If a repository is created in InTrust Deployment Manager, indexing is enabled automatically for it, but if it is created in InTrust Manager, indexing is disabled by default. To configure indexing options for an existing repository, open its properties in InTrust Manager and go to the Indexing tab.

This tab lets you do the following:

  • Enable indexing capabilities for the repository.
    This is an irreversible operation; indexing of the repository will continue until it is deleted from InTrust configuration.
  • Select the InTrust server that will manage the index-processing operations.
  • Specify the location of the index files.
    The most convenient method is to place the index in the repository folder (this is the default option).
  • Configure whether the indexing work is offloaded elsewhere.
    You can make the index-managing server also build the index, or you can use dedicated computers for the purpose. For details about offloading indexing, see the Dedicated Indexing topic. If you select to set up dedicated indexing, you have the option to specify the account that will be used for it.
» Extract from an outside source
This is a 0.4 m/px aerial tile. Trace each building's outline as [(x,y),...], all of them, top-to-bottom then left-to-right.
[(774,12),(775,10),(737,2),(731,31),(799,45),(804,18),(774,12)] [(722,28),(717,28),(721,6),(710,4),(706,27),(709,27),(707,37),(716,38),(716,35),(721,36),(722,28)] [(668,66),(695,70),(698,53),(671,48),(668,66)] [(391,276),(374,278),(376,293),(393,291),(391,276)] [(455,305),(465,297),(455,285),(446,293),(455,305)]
Make sure that Active Directory delegation is enabled for the following:

  • The computer account of the InTrust server that manages the index
  • The user accounts that perform indexing

Best Practice: Lean Indexed Short-Term Repoisitory

If you use InTrust Manager, the recommended setup is to have more than one repository:

  1. An indexed repository with the most current data
  2. Another repository (indexed or non-indexed) for archival of data that is no longer current

A freshly-deployed default repository is indexed. In an upgraded InTrust deployment, all repositories keep their indexing settings after the upgrade, so if indexing was disabled prior to the upgrade, it is not enabled automatically.

To keep the short-term repository current, set up regular repository cleanup jobs that clear all data older than specified. To move data from the short-term repository to the archive, use regular cleanup jobs that occur straight after the consolidation.

This configuration helps achieve the following:

  • Maximize indexing performance
  • Keep the current repository lean, fast and at a roughly constant volume

The size of your short-term repository depends on your auditing needs. To prevent indexing from slowing down the auditing workflow, you may want to consider the suggestions in the Dedicated Indexing topic.